CS 515: Data Structures
(Coordinator: Karen Jin)
This class has a number of goals: to provide an introduction to the C++ programming language; to provide an introduction to address and dynamic memory manipulation; to provide an introduction to the analysis of algorithms; to introduce a number of sorting algorithms; to introduce more advanced data structures; and to provide an insight as to how the basic and advanced data structures may be implemented. Prereq: CS 416.
- This course is one of the required courses for CS majors.
- methodologies of software development: Object-oriented programming; software testing and debugging.
- principles of data structures: implementation of basic to more advanced data structures; use appropriate data structures and Abstract Data Types (ADTs) under a given set of constraints.
- fundamental computer science algorithms: Understand and apply algorithms to solve moderately complex problems; understand algorithm classes such as backtracking, divide-and-conquer, dynamic programming, randomized algorithms and greedy algorithms.
- concepts of programming languages: C++ programming language.
- think abstractly and reason logically about computer science problems: Determine the efficiency category of algorithms (including sorts and searches), data structure operations, and code segments using big O notation. Evaluate trade-offs in data structure and algorithm selection.

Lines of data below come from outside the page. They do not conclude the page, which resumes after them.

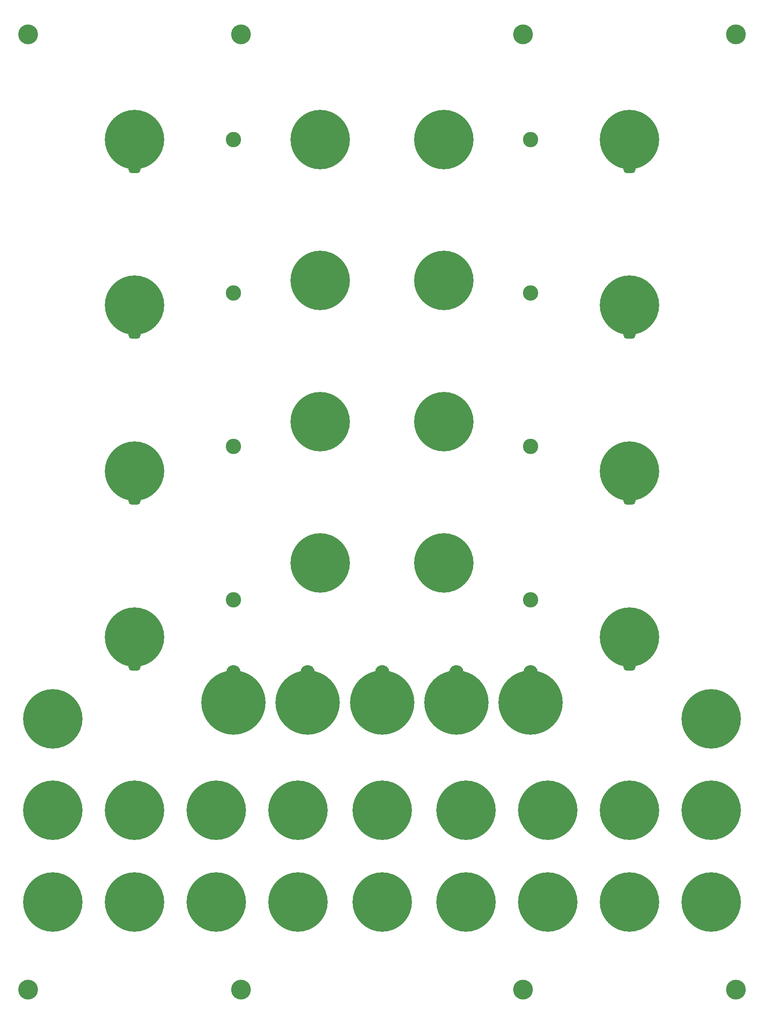
<source format=gts>
%TF.GenerationSoftware,KiCad,Pcbnew,9.0.4*%
%TF.CreationDate,2025-10-03T19:57:29+02:00*%
%TF.ProjectId,DMH_VCEG_PANEL,444d485f-5643-4454-975f-50414e454c2e,rev?*%
%TF.SameCoordinates,Original*%
%TF.FileFunction,Soldermask,Top*%
%TF.FilePolarity,Negative*%
%FSLAX46Y46*%
G04 Gerber Fmt 4.6, Leading zero omitted, Abs format (unit mm)*
G04 Created by KiCad (PCBNEW 9.0.4) date 2025-10-03 19:57:29*
%MOMM*%
%LPD*%
G01*
G04 APERTURE LIST*
%ADD10C,12.000000*%
%ADD11O,2.500000X1.500000*%
%ADD12C,4.000000*%
%ADD13C,0.500000*%
%ADD14C,3.100000*%
%ADD15C,2.900000*%
%ADD16C,13.000000*%
G04 APERTURE END LIST*
D10*
%TO.C,H47*%
X150000000Y-88250000D03*
D11*
X150000000Y-94250000D03*
%TD*%
D10*
%TO.C,H9*%
X87500000Y-54750000D03*
%TD*%
D12*
%TO.C,H54*%
X128500000Y-226500000D03*
%TD*%
D13*
%TO.C,H35*%
X111300000Y-208750000D03*
X112960000Y-204720000D03*
X112970000Y-212790000D03*
X117000000Y-203050000D03*
D10*
X117000000Y-208750000D03*
D13*
X117000000Y-214450000D03*
X121030000Y-212790000D03*
X121040000Y-204720000D03*
X122700000Y-208750000D03*
%TD*%
D12*
%TO.C,H3*%
X28500000Y-226500000D03*
%TD*%
D10*
%TO.C,H12*%
X87500000Y-140250000D03*
%TD*%
%TO.C,H10*%
X87500000Y-83250000D03*
%TD*%
D12*
%TO.C,H52*%
X128500000Y-33500000D03*
%TD*%
%TO.C,H51*%
X71500000Y-33500000D03*
%TD*%
D10*
%TO.C,H8*%
X50000000Y-155250000D03*
D11*
X50000000Y-161250000D03*
%TD*%
D10*
%TO.C,H41*%
X112500000Y-111750000D03*
%TD*%
D13*
%TO.C,H15*%
X27800000Y-190250000D03*
X29460000Y-186220000D03*
X29470000Y-194290000D03*
X33500000Y-184550000D03*
D10*
X33500000Y-190250000D03*
D13*
X33500000Y-195950000D03*
X37530000Y-194290000D03*
X37540000Y-186220000D03*
X39200000Y-190250000D03*
%TD*%
D14*
%TO.C,H33*%
X130000000Y-85750000D03*
%TD*%
D15*
%TO.C,H32*%
X130000000Y-162400000D03*
D16*
X130000000Y-168500000D03*
%TD*%
D10*
%TO.C,H40*%
X112500000Y-83250000D03*
%TD*%
D15*
%TO.C,H14*%
X70000000Y-162400000D03*
D16*
X70000000Y-168500000D03*
%TD*%
D10*
%TO.C,H7*%
X50000000Y-121750000D03*
D11*
X50000000Y-127750000D03*
%TD*%
D13*
%TO.C,H60*%
X60800000Y-208750000D03*
X62460000Y-204720000D03*
X62470000Y-212790000D03*
X66500000Y-203050000D03*
D10*
X66500000Y-208750000D03*
D13*
X66500000Y-214450000D03*
X70530000Y-212790000D03*
X70540000Y-204720000D03*
X72200000Y-208750000D03*
%TD*%
%TO.C,H34*%
X144300000Y-190250000D03*
X145960000Y-186220000D03*
X145970000Y-194290000D03*
X150000000Y-184550000D03*
D10*
X150000000Y-190250000D03*
D13*
X150000000Y-195950000D03*
X154030000Y-194290000D03*
X154040000Y-186220000D03*
X155700000Y-190250000D03*
%TD*%
%TO.C,H37*%
X127800000Y-190250000D03*
X129460000Y-186220000D03*
X129470000Y-194290000D03*
X133500000Y-184550000D03*
D10*
X133500000Y-190250000D03*
D13*
X133500000Y-195950000D03*
X137530000Y-194290000D03*
X137540000Y-186220000D03*
X139200000Y-190250000D03*
%TD*%
D10*
%TO.C,H48*%
X150000000Y-121750000D03*
D11*
X150000000Y-127750000D03*
%TD*%
D13*
%TO.C,H62*%
X144300000Y-208750000D03*
X145960000Y-204720000D03*
X145970000Y-212790000D03*
X150000000Y-203050000D03*
D10*
X150000000Y-208750000D03*
D13*
X150000000Y-214450000D03*
X154030000Y-212790000D03*
X154040000Y-204720000D03*
X155700000Y-208750000D03*
%TD*%
D14*
%TO.C,H26*%
X70000000Y-116750000D03*
%TD*%
%TO.C,H24*%
X70000000Y-54750000D03*
%TD*%
%TO.C,H36*%
X130000000Y-116750000D03*
%TD*%
D13*
%TO.C,H44*%
X111300000Y-190250000D03*
X112960000Y-186220000D03*
X112970000Y-194290000D03*
X117000000Y-184550000D03*
D10*
X117000000Y-190250000D03*
D13*
X117000000Y-195950000D03*
X121030000Y-194290000D03*
X121040000Y-186220000D03*
X122700000Y-190250000D03*
%TD*%
D15*
%TO.C,H31*%
X115000000Y-162400000D03*
D16*
X115000000Y-168500000D03*
%TD*%
D13*
%TO.C,H23*%
X94300000Y-190250000D03*
X95960000Y-186220000D03*
X95970000Y-194290000D03*
X100000000Y-184550000D03*
D10*
X100000000Y-190250000D03*
D13*
X100000000Y-195950000D03*
X104030000Y-194290000D03*
X104040000Y-186220000D03*
X105700000Y-190250000D03*
%TD*%
D10*
%TO.C,H49*%
X150000000Y-155250000D03*
D11*
X150000000Y-161250000D03*
%TD*%
D10*
%TO.C,H11*%
X87500000Y-111750000D03*
%TD*%
D13*
%TO.C,H38*%
X160800000Y-208750000D03*
X162460000Y-204720000D03*
X162470000Y-212790000D03*
X166500000Y-203050000D03*
D10*
X166500000Y-208750000D03*
D13*
X166500000Y-214450000D03*
X170530000Y-212790000D03*
X170540000Y-204720000D03*
X172200000Y-208750000D03*
%TD*%
D10*
%TO.C,H46*%
X150000000Y-54750000D03*
D11*
X150000000Y-60750000D03*
%TD*%
D12*
%TO.C,H53*%
X71500000Y-226500000D03*
%TD*%
D13*
%TO.C,H29*%
X160800000Y-190250000D03*
X162460000Y-186220000D03*
X162470000Y-194290000D03*
X166500000Y-184550000D03*
D10*
X166500000Y-190250000D03*
D13*
X166500000Y-195950000D03*
X170530000Y-194290000D03*
X170540000Y-186220000D03*
X172200000Y-190250000D03*
%TD*%
D14*
%TO.C,H27*%
X70000000Y-147750000D03*
%TD*%
D10*
%TO.C,H6*%
X50000000Y-88250000D03*
D11*
X50000000Y-94250000D03*
%TD*%
D13*
%TO.C,H17*%
X60800000Y-190250000D03*
X62460000Y-186220000D03*
X62470000Y-194290000D03*
X66500000Y-184550000D03*
D10*
X66500000Y-190250000D03*
D13*
X66500000Y-195950000D03*
X70530000Y-194290000D03*
X70540000Y-186220000D03*
X72200000Y-190250000D03*
%TD*%
D14*
%TO.C,H43*%
X130000000Y-147750000D03*
%TD*%
D13*
%TO.C,H18*%
X77300000Y-190250000D03*
X78960000Y-186220000D03*
X78970000Y-194290000D03*
X83000000Y-184550000D03*
D10*
X83000000Y-190250000D03*
D13*
X83000000Y-195950000D03*
X87030000Y-194290000D03*
X87040000Y-186220000D03*
X88700000Y-190250000D03*
%TD*%
%TO.C,H30*%
X160800000Y-171750000D03*
X162460000Y-167720000D03*
X162470000Y-175790000D03*
X166500000Y-166050000D03*
D10*
X166500000Y-171750000D03*
D13*
X166500000Y-177450000D03*
X170530000Y-175790000D03*
X170540000Y-167720000D03*
X172200000Y-171750000D03*
%TD*%
D12*
%TO.C,H2*%
X171500000Y-33500000D03*
%TD*%
%TO.C,H4*%
X171500000Y-226500000D03*
%TD*%
D13*
%TO.C,H16*%
X44300000Y-190250000D03*
X45960000Y-186220000D03*
X45970000Y-194290000D03*
X50000000Y-184550000D03*
D10*
X50000000Y-190250000D03*
D13*
X50000000Y-195950000D03*
X54030000Y-194290000D03*
X54040000Y-186220000D03*
X55700000Y-190250000D03*
%TD*%
%TO.C,H19*%
X27800000Y-171750000D03*
X29460000Y-167720000D03*
X29470000Y-175790000D03*
X33500000Y-166050000D03*
D10*
X33500000Y-171750000D03*
D13*
X33500000Y-177450000D03*
X37530000Y-175790000D03*
X37540000Y-167720000D03*
X39200000Y-171750000D03*
%TD*%
D10*
%TO.C,H42*%
X112500000Y-140250000D03*
%TD*%
D13*
%TO.C,H61*%
X127800000Y-208750000D03*
X129460000Y-204720000D03*
X129470000Y-212790000D03*
X133500000Y-203050000D03*
D10*
X133500000Y-208750000D03*
D13*
X133500000Y-214450000D03*
X137530000Y-212790000D03*
X137540000Y-204720000D03*
X139200000Y-208750000D03*
%TD*%
D12*
%TO.C,H1*%
X28500000Y-33500000D03*
%TD*%
D14*
%TO.C,H28*%
X130000000Y-54750000D03*
%TD*%
D15*
%TO.C,H13*%
X85000000Y-162400000D03*
D16*
X85000000Y-168500000D03*
%TD*%
D13*
%TO.C,H50*%
X94300000Y-208750000D03*
X95960000Y-204720000D03*
X95970000Y-212790000D03*
X100000000Y-203050000D03*
D10*
X100000000Y-208750000D03*
D13*
X100000000Y-214450000D03*
X104030000Y-212790000D03*
X104040000Y-204720000D03*
X105700000Y-208750000D03*
%TD*%
D15*
%TO.C,H45*%
X100000000Y-162400000D03*
D16*
X100000000Y-168500000D03*
%TD*%
D14*
%TO.C,H25*%
X70000000Y-85750000D03*
%TD*%
D13*
%TO.C,H20*%
X77300000Y-208750000D03*
X78960000Y-204720000D03*
X78970000Y-212790000D03*
X83000000Y-203050000D03*
D10*
X83000000Y-208750000D03*
D13*
X83000000Y-214450000D03*
X87030000Y-212790000D03*
X87040000Y-204720000D03*
X88700000Y-208750000D03*
%TD*%
D10*
%TO.C,H39*%
X112500000Y-54750000D03*
%TD*%
D13*
%TO.C,H59*%
X44300000Y-208750000D03*
X45960000Y-204720000D03*
X45970000Y-212790000D03*
X50000000Y-203050000D03*
D10*
X50000000Y-208750000D03*
D13*
X50000000Y-214450000D03*
X54030000Y-212790000D03*
X54040000Y-204720000D03*
X55700000Y-208750000D03*
%TD*%
D10*
%TO.C,H5*%
X50000000Y-54750000D03*
D11*
X50000000Y-60750000D03*
%TD*%
D13*
%TO.C,H21*%
X27800000Y-208750000D03*
X29460000Y-204720000D03*
X29470000Y-212790000D03*
X33500000Y-203050000D03*
D10*
X33500000Y-208750000D03*
D13*
X33500000Y-214450000D03*
X37530000Y-212790000D03*
X37540000Y-204720000D03*
X39200000Y-208750000D03*
%TD*%
M02*

</source>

Weekly programming assignments (40%), weekly labs (25%), midterm exam (15%) and final exam (20%).
C++ fundamentals and language features:
- basic C++, memory model, pointers and reference types, file I/O
- functions and parameter passing; object and class;
- class and function template; standard template library
- operator overloading;
- inheritance and polymorphism
Abstract Data Types (ADTs) and concrete data structures:
- basic data structures: linked-list, stack, queue, binary search tree
- introduction to amortized analysis.
- skiplists and introduction to randomized algorithms.
map and set ADTs:
- implementation with balanced search tree
- AVL tree, red-black tree, 2–3–4 tree, B-tree
- hash function, collision resolution, closed hashing and open addressing
- Cuckoo hashing
- map ADT and set ADT using hash tables, performance analysis and comparison.
priority queue ADT:
- binary heap, Floyd algorithm
- implement priority queue using a binary heap
- map ADT and set ADT using tries, performance analysis and comparison.
- Hoffman encoding and introduction to greedy algorithms
- tree sort, heap sort, merge sort and quicksort
- lower bound of comparison based sorting algorithms
- bucket sort and radix sort
- graph representations, depth-first and breadth-first graph traversals
- minimal spanning tree algorithms: Kruskal’s algorithm, Prim’s algorithm
- shortest path algorithms: Dijkstra’s algorithm, Folyd-Warshall’s algorithm, Bellman-Ford’s algorithm
- introduction to dynamic programming algorithms.
- Mark Allen Weiss. Data Structures and Algorithm Analysis in C++, 4th edition, 2013.
- Stanley Lippman et al. C++ Primer, fifth edition, 2012.